Coordinate measuring machines are used to verify the dimensional accuracy of components with very high precision. This makes them an important tool in production measurement technology and thus in quality assurance, especially in innovative industries such as mechanical engineering, automotive or aerospace. State of the art are tactile coordinate measuring machines. These systems are equipped with a measuring head that probes the component surface at various points while being guided by a traversing and positioning system. The measured spatial coordinates provide information about important geometric parameters such as lengths, flatness or angles. Measurements with tactile coordinate measuring machines are typically very time-consuming.

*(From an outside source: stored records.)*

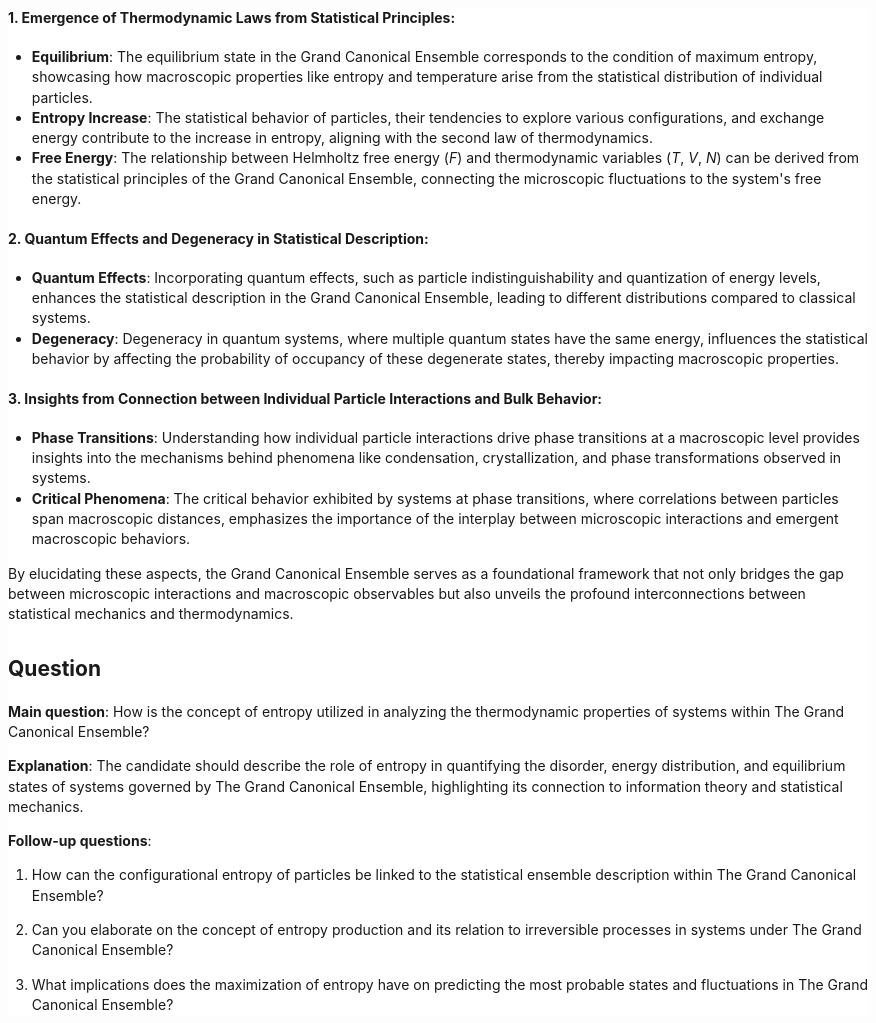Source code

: #### 1. Emergence of Thermodynamic Laws from Statistical Principles:
- **Equilibrium**: The equilibrium state in the Grand Canonical Ensemble corresponds to the condition of maximum entropy, showcasing how macroscopic properties like entropy and temperature arise from the statistical distribution of individual particles.
- **Entropy Increase**: The statistical behavior of particles, their tendencies to explore various configurations, and exchange energy contribute to the increase in entropy, aligning with the second law of thermodynamics.
- **Free Energy**: The relationship between Helmholtz free energy ($F$) and thermodynamic variables ($T$, $V$, $N$) can be derived from the statistical principles of the Grand Canonical Ensemble, connecting the microscopic fluctuations to the system's free energy.

#### 2. Quantum Effects and Degeneracy in Statistical Description:
- **Quantum Effects**: Incorporating quantum effects, such as particle indistinguishability and quantization of energy levels, enhances the statistical description in the Grand Canonical Ensemble, leading to different distributions compared to classical systems.
- **Degeneracy**: Degeneracy in quantum systems, where multiple quantum states have the same energy, influences the statistical behavior by affecting the probability of occupancy of these degenerate states, thereby impacting macroscopic properties.

#### 3. Insights from Connection between Individual Particle Interactions and Bulk Behavior:
- **Phase Transitions**: Understanding how individual particle interactions drive phase transitions at a macroscopic level provides insights into the mechanisms behind phenomena like condensation, crystallization, and phase transformations observed in systems.
- **Critical Phenomena**: The critical behavior exhibited by systems at phase transitions, where correlations between particles span macroscopic distances, emphasizes the importance of the interplay between microscopic interactions and emergent macroscopic behaviors.

By elucidating these aspects, the Grand Canonical Ensemble serves as a foundational framework that not only bridges the gap between microscopic interactions and macroscopic observables but also unveils the profound interconnections between statistical mechanics and thermodynamics.

## Question
**Main question**: How is the concept of entropy utilized in analyzing the thermodynamic properties of systems within The Grand Canonical Ensemble?

**Explanation**: The candidate should describe the role of entropy in quantifying the disorder, energy distribution, and equilibrium states of systems governed by The Grand Canonical Ensemble, highlighting its connection to information theory and statistical mechanics.

**Follow-up questions**:

1. How can the configurational entropy of particles be linked to the statistical ensemble description within The Grand Canonical Ensemble?

2. Can you elaborate on the concept of entropy production and its relation to irreversible processes in systems under The Grand Canonical Ensemble?

3. What implications does the maximization of entropy have on predicting the most probable states and fluctuations in The Grand Canonical Ensemble?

They are carried out in separate measuring rooms and are therefore only possible on a random basis.

Capturing up to 500 billion 3D points per second

The goal of the three-year MIAME research project is to develop an optical, non-contact coordinate measuring machine that can measure complex shaped components of sizes in the meter range with sub-micron precision. Measurements can be carried out in the production line over the entire surface of the object. A digital-holographic sensor with a novel laser light source based on whispering gallery resonators is at the core of the development. The light source should be able to be switched quickly and precisely between different wavelengths, which in combination with digital multi-wavelength holography for the first time enables interferometric measurements with up to one meter unambiguity. Integrated into a multi-axis handling system, the sensor system will be able to detect up to 500 million 3D points per second – with a single point accuracy of better than 0.1 µm and an unambiguity range of up to 1000 mm.